Become a Fullstack JavaScript Developer, Part 6: The Monorepo

Monorepo has many benefits, many companies are adopting it but the decision to use it or not is quite tricky. After this post you’ll have a deep look at monorepo movement and whether you should follow it.



Monorepo is a source code management strategy when you put all kind of projects (service/app/library) into a single repository. Adoption degree varies from all projects of a company to product related projects only.

Polyrepo is a traditional way of organizing code when each project has its own repository. We assume this is the standard because everyone using it: well supported by current public tools, fine-grained access control, loosely coupled, code ownership, better integrated with third-party services, etc.

Monorepo is defined as monolithic repository but don’t confuse with bad reputation monolithic application architecture. Monorepo works well with microservices deployment strategy.

Motivation

Many tech giants are using monorepo like Google, Facebook, Microsoft, Twitter, you name a few. One thing in common is that they have to invest a lot resources on batching source control system and building tools. Read more on Scaling Mercurial at Facebook, Microsoft adds Virtual File System for Git or Why Google Stores Billions of Lines of Code in a Single Repository.

In JavaScript world we see many open source projects (Jest, Babel, storybook, create-react-app, etc.) are using monorepo with the help of Lerna and Yarn workspaces.

I’ve been using monorepo for 2 years and loved it. Before that I worked in companies at all sizes (5+, 100+, 1000+) which used polyrepo, the experiences were mixed. Things went well when I worked on isolated projects but soon became ugly on high collaborating projects. Many teams tended to keep the code for their own sake, asking for access permissions was pain in the neck!

Convinced yet? Let’s find out what make monorepo great and what hold them back.

Benefits

Following benefits come with huge assumptions that your monorepo size is compatible with your accessible tooling system (version control system, build tools, discovery tools, etc) to provide reasonable developer experiences in term of time and space.

Single source of truth: I found this is the most important benefit with the help of strong CI/CD pipeline. The release was built from source of the same code state, go through all kind of tests and then released to public. In polyrepo companies, I found DevOps engineers keep complex lists of compatible build versions to deploy, the integration tests soon become intrusted.

Easy mass refactoring: This is true to monorepo at all sizes. As solo developer, you are free to refactor everything. As big company, repository maintainers are responsible to keep code in heathy status.

Better code sharing: This is true to company who has open collaborative culture with very few private restricted projects, everyone has access to almost everything, no questions asked. Easy to reuse shared libraries, copy similar solutions and learn others’ coding styles.

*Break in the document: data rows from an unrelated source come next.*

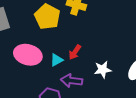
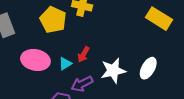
white star: (103, 70) -> (113, 71), size x1.4
purple arrow: (72, 81) -> (82, 84), turned -30

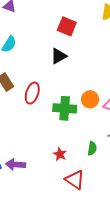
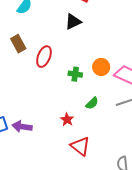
green cross: (65, 108) -> (75, 74), size x0.6
green semicircle: (92, 148) -> (92, 103), moved, turned 32

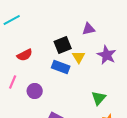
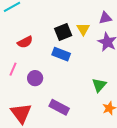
purple triangle: (89, 29) -> (105, 18), moved
yellow triangle: (79, 57) -> (83, 29), moved

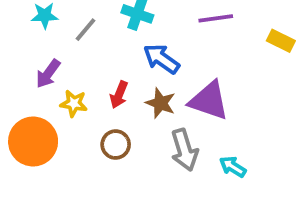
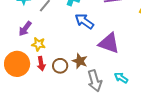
red arrow: (119, 95) -> (41, 64), moved, turned -32
brown star: (161, 103) -> (80, 61), moved
gray arrow: (184, 150) -> (95, 81), moved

This ends up lower code duplication and faster to bootstrap new projects.

Drawbacks

High tooling investment: Git or Mercurial have their limitation on big scale repository, commands will take really long time on insane number of files. Tech giants who adopted monorepo had to put a lot of resources on enhancing tools to support their very large scale repository (millions files, billions lines of code, thousands of commits per day, thousands of collaborating users, hundreds of GBs or TBs in size, etc):

Google build their own source control system Piper, build tool Bazel, client code collaboration CitC and many other tools to support code searching, discovery, merging, testing, etc. Facebook patched Mercurial, created build tool Buck. Microsoft added Virtual File System for Git.

High code complexity: Touching the company’s huge repository sounds intimidating initially. You need to setup many guidelines and policies to keep everyone in the same page.

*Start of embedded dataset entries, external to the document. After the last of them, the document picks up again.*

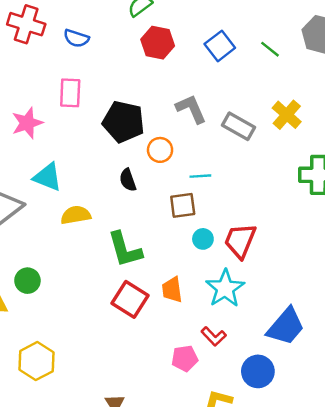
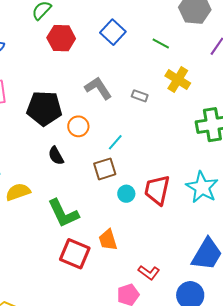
green line: (270, 49) -> (161, 43), moved
gray rectangle: (238, 126) -> (140, 96), size x0.6
cyan line: (200, 176) -> (115, 142), turned -36
cyan star: (225, 288) -> (202, 187), moved

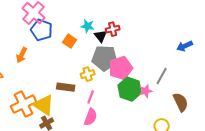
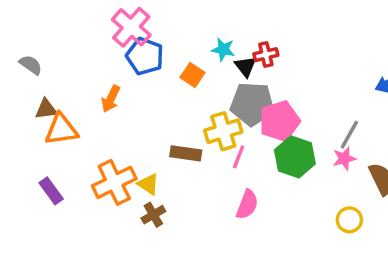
yellow cross: (88, 74) -> (223, 131), size x1.5
pink star: (146, 91) -> (344, 158), moved
pink line: (91, 97) -> (239, 157), moved
yellow triangle: (44, 105) -> (148, 184), size x0.6
pink semicircle: (91, 117) -> (247, 205), moved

High cost to maintain code health: Monorepo is also nothing without strong CI/CD pipeline, all kind of tests take long time to finish before a merge is approved, a build is created or artifacts are released.

Adoption

Monorepo is not for everyone, it definitely provides many benefits with the right setup but also bring to your team with unpredictable complexity.

Indie maker: Easy decision here, adopting monorepo per product or all products will boost your productivity to the next level. Reversing cost is quite low so you don’t have to think hard here. I found Lerna is awesome to JavaScript Fullstack Developer.

Small team: Also easy to adopt when Git can easily handle your code size, need to invest a bit on CI/CD pipeline and contribution policy to keep everything going well.

Medium & large team: Very tough and brave decision here, there’s is no going back when you already invested a lot resources on tooling system. Think hard bout company culture, percentage of private projects, are you collaborating with outside clients, can Git handle your predicting repository size or you have to use a patched scalable version control system, do you have resources on maintaining code complexity and health, etc.

Key Takeaways

Think really hard when you’re the one to make decision. The cost is very high if you want to move to monorepo or switch back to polyrepo, it can create an annoying moral in your team, you also need to establish a detailed contribution policy and new member onboarding.

What if your team using monorepo? If you already know monorepo and embrace it, that’s awesome. If you are new to this please keep calm and learn bout it a little bit before going mad and blame the stupid things against the standard polyrepo.

Monorepo has a bright future alongside microservices. I found it a solid working experience when maintain a monorepo, run though decent CI/CD pipeline and deploy tested artifacts in a microservices system.